About this exercise: From the entries below, copy out all lines holding "down".

Records to process:
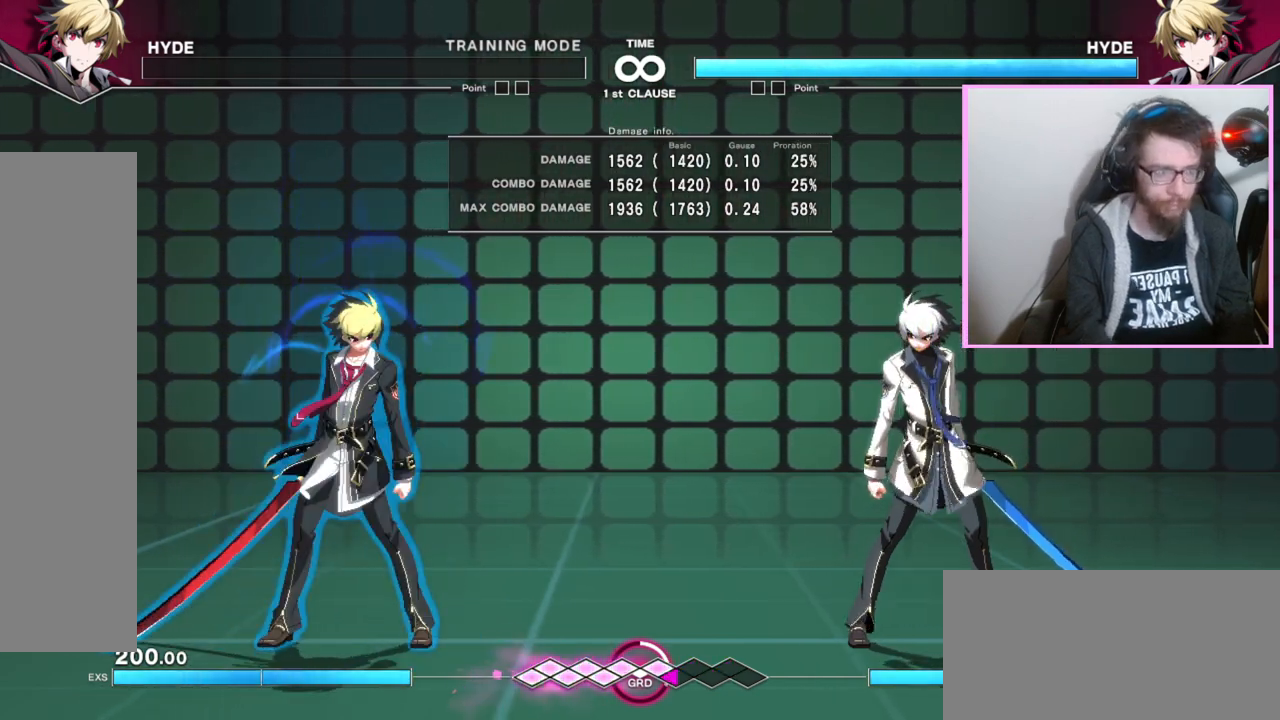
Gameplay with a controller (arcade stick); each line is a JSON object with the inputs held at the frame after it (dt_ms = milliseconds from this image to that frame). "events" lists button and stick changes between this image and that frame as [ms after this image, input, new state], when the widget could be followed in between. Not read: D L3 R3 other_buttons.
{"dt_ms": 500, "buttons": [], "events": []}
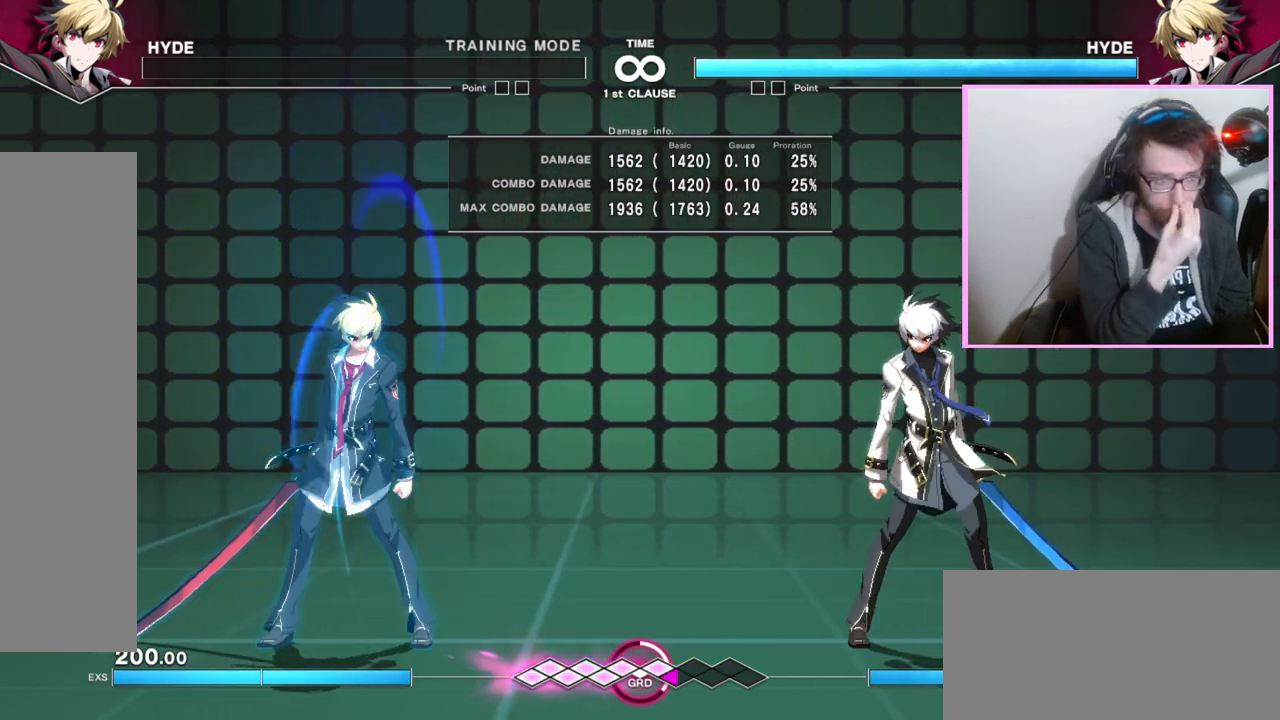
{"dt_ms": 500, "buttons": [], "events": []}
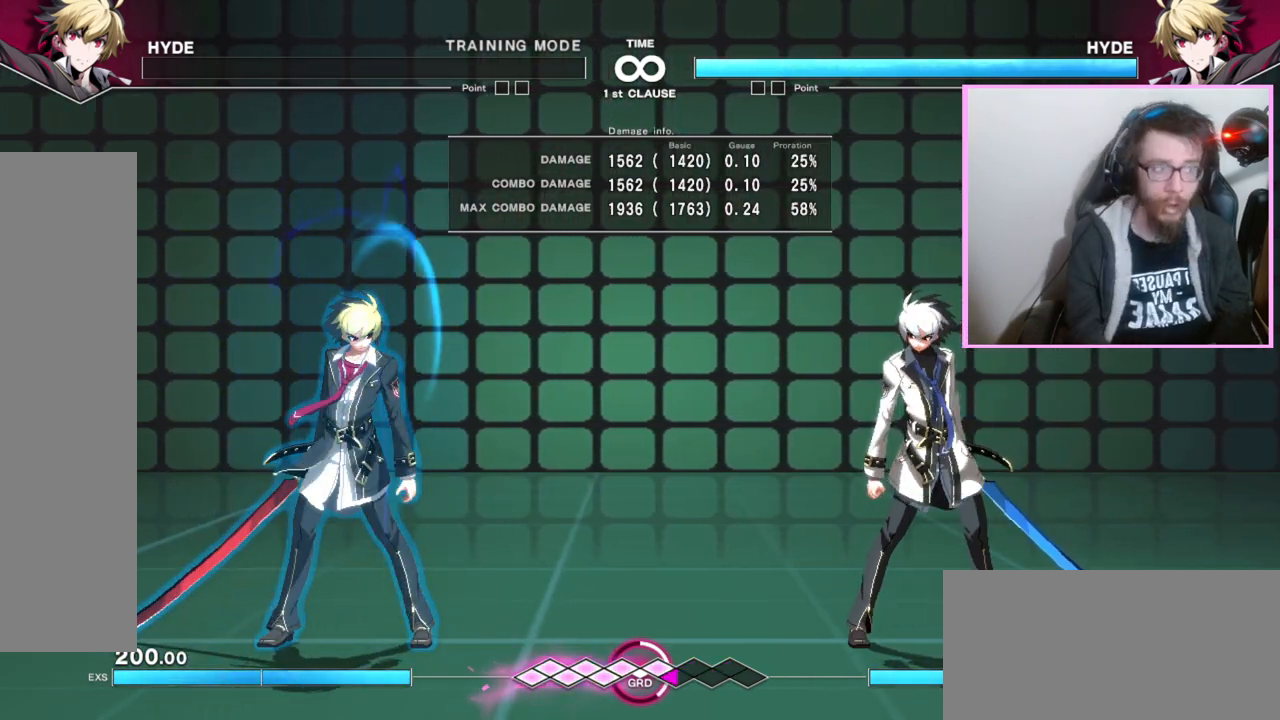
{"dt_ms": 1000, "buttons": [], "events": [[317, "DPAD_RIGHT", "down"], [583, "DPAD_RIGHT", "up"]]}
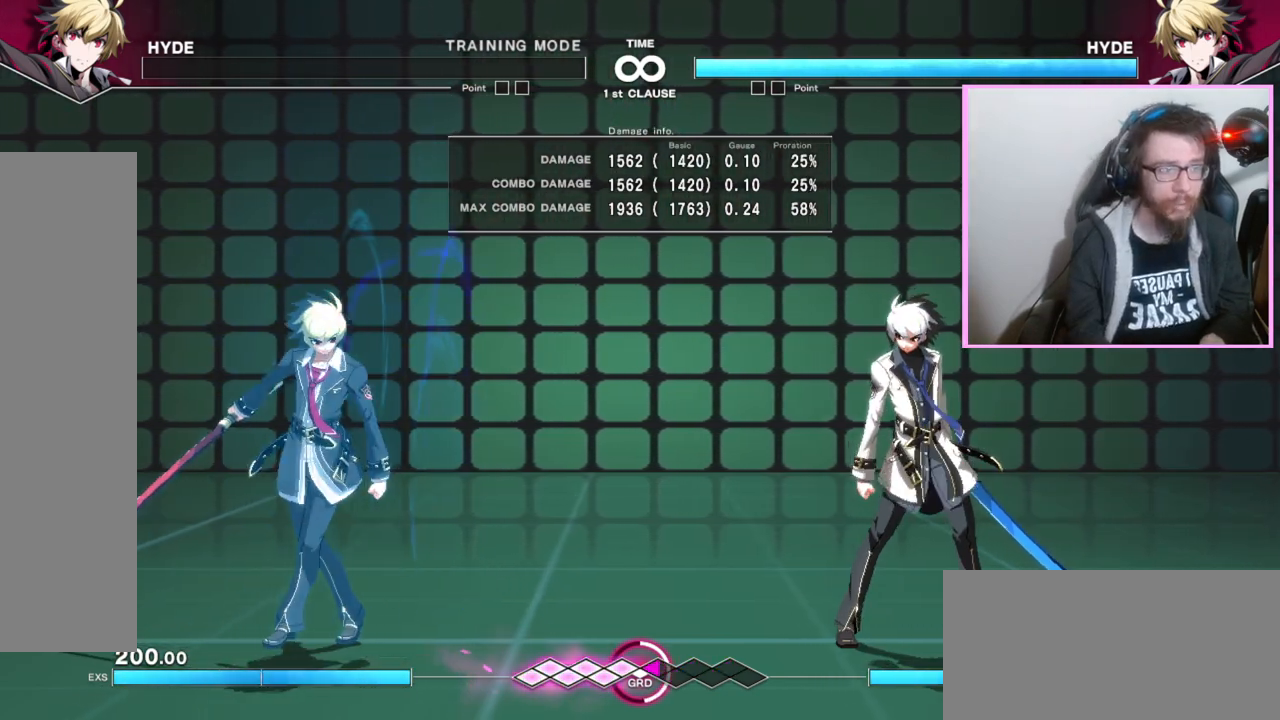
{"dt_ms": 500, "buttons": ["DPAD_RIGHT"], "events": [[417, "DPAD_RIGHT", "down"]]}
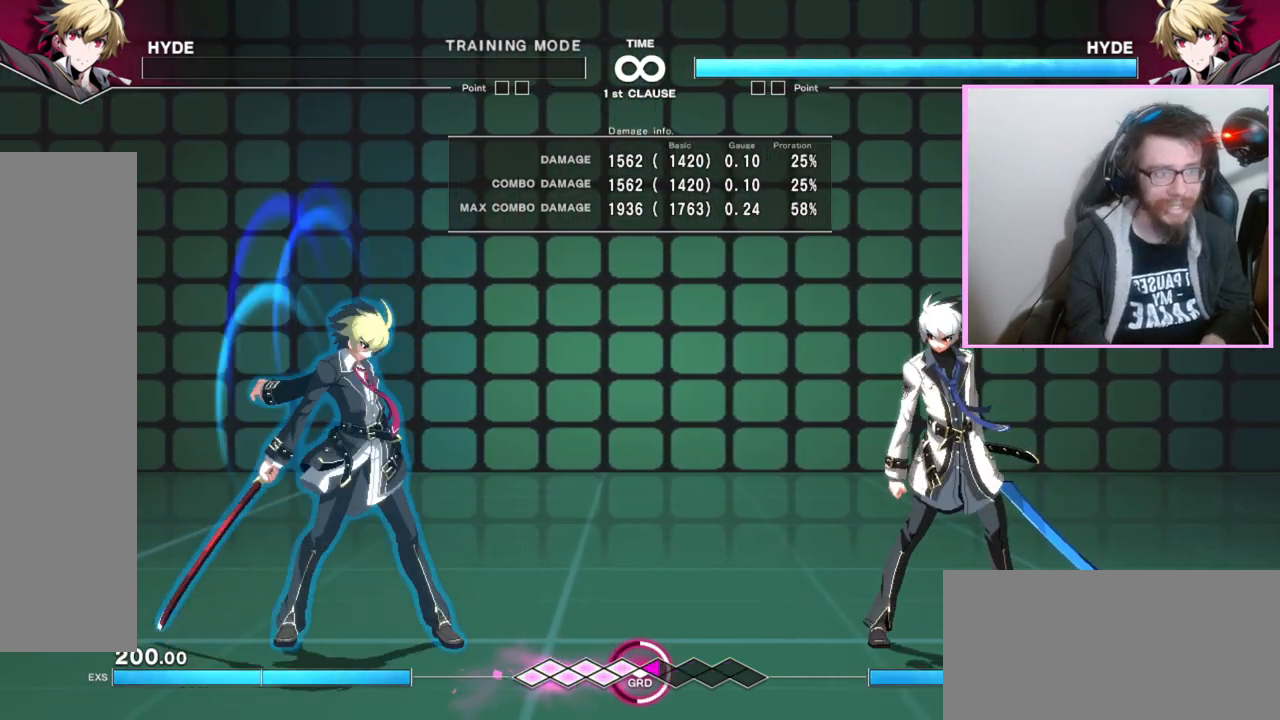
{"dt_ms": 500, "buttons": ["DPAD_RIGHT"], "events": []}
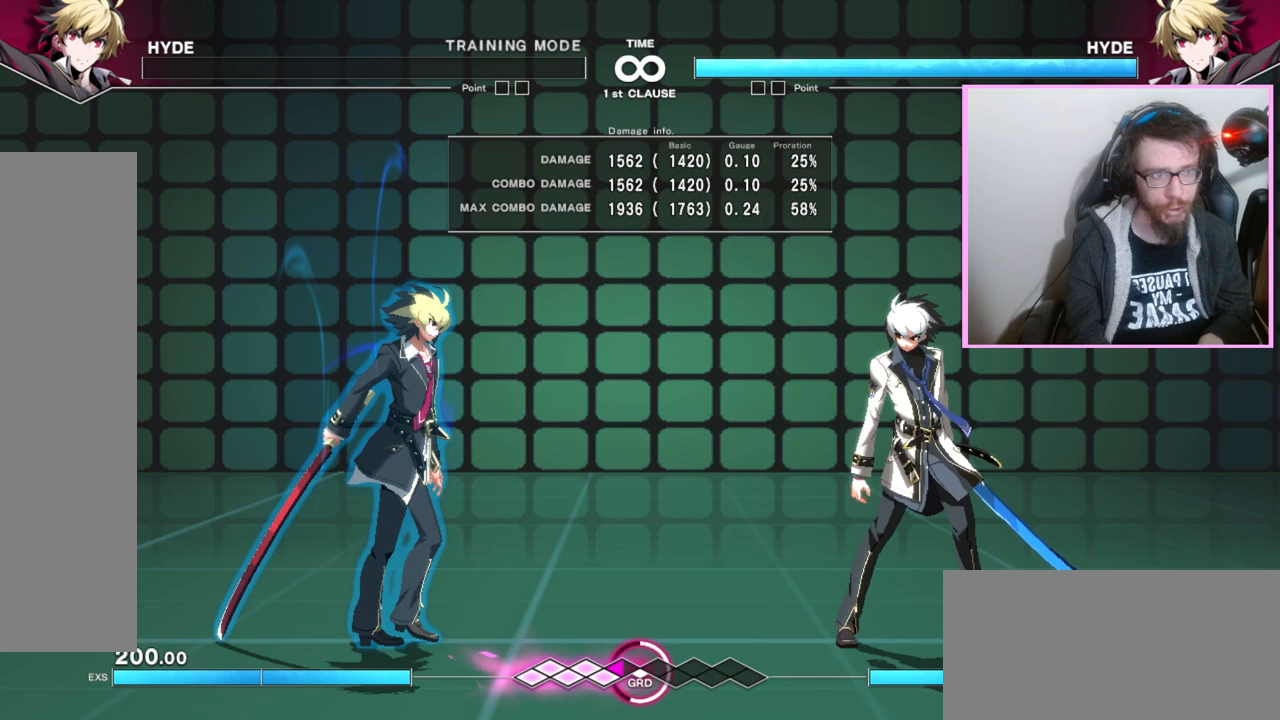
{"dt_ms": 500, "buttons": ["DPAD_RIGHT"], "events": []}
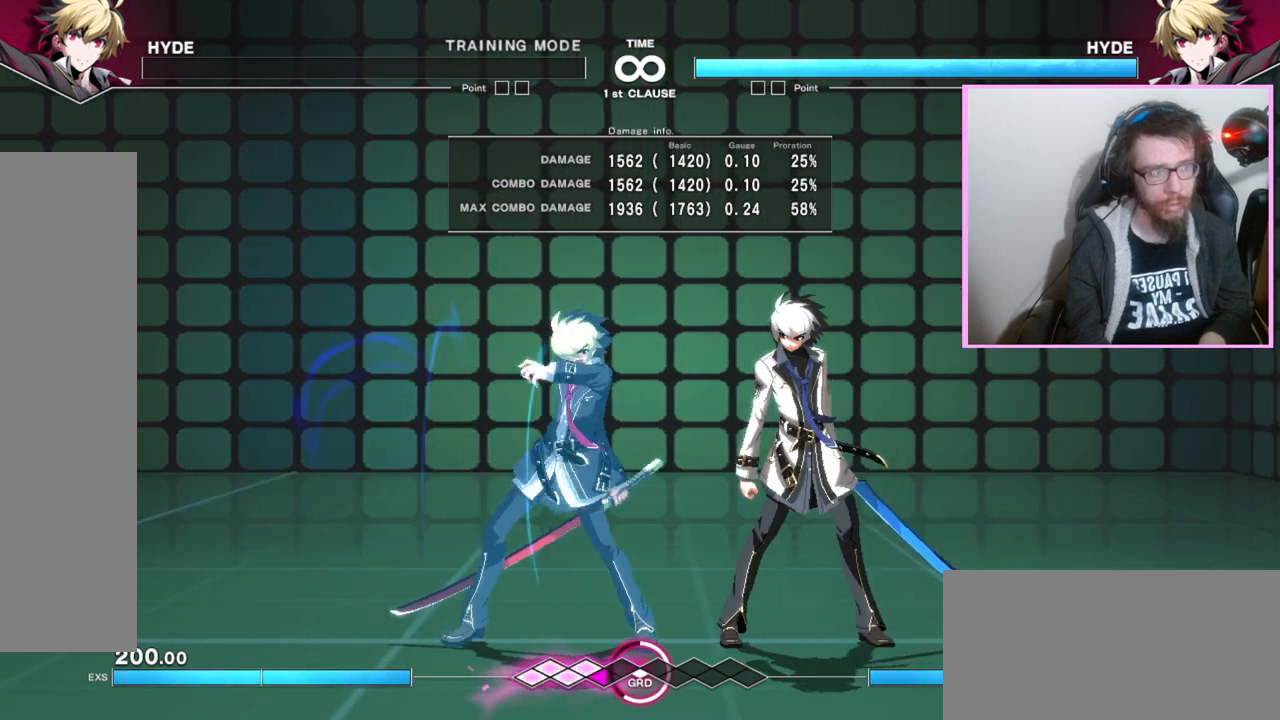
{"dt_ms": 500, "buttons": [], "events": [[183, "DPAD_RIGHT", "up"]]}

Result:
{"dt_ms": 1000, "buttons": [], "events": [[317, "DPAD_RIGHT", "down"], [583, "DPAD_RIGHT", "up"]]}
{"dt_ms": 500, "buttons": ["DPAD_RIGHT"], "events": [[417, "DPAD_RIGHT", "down"]]}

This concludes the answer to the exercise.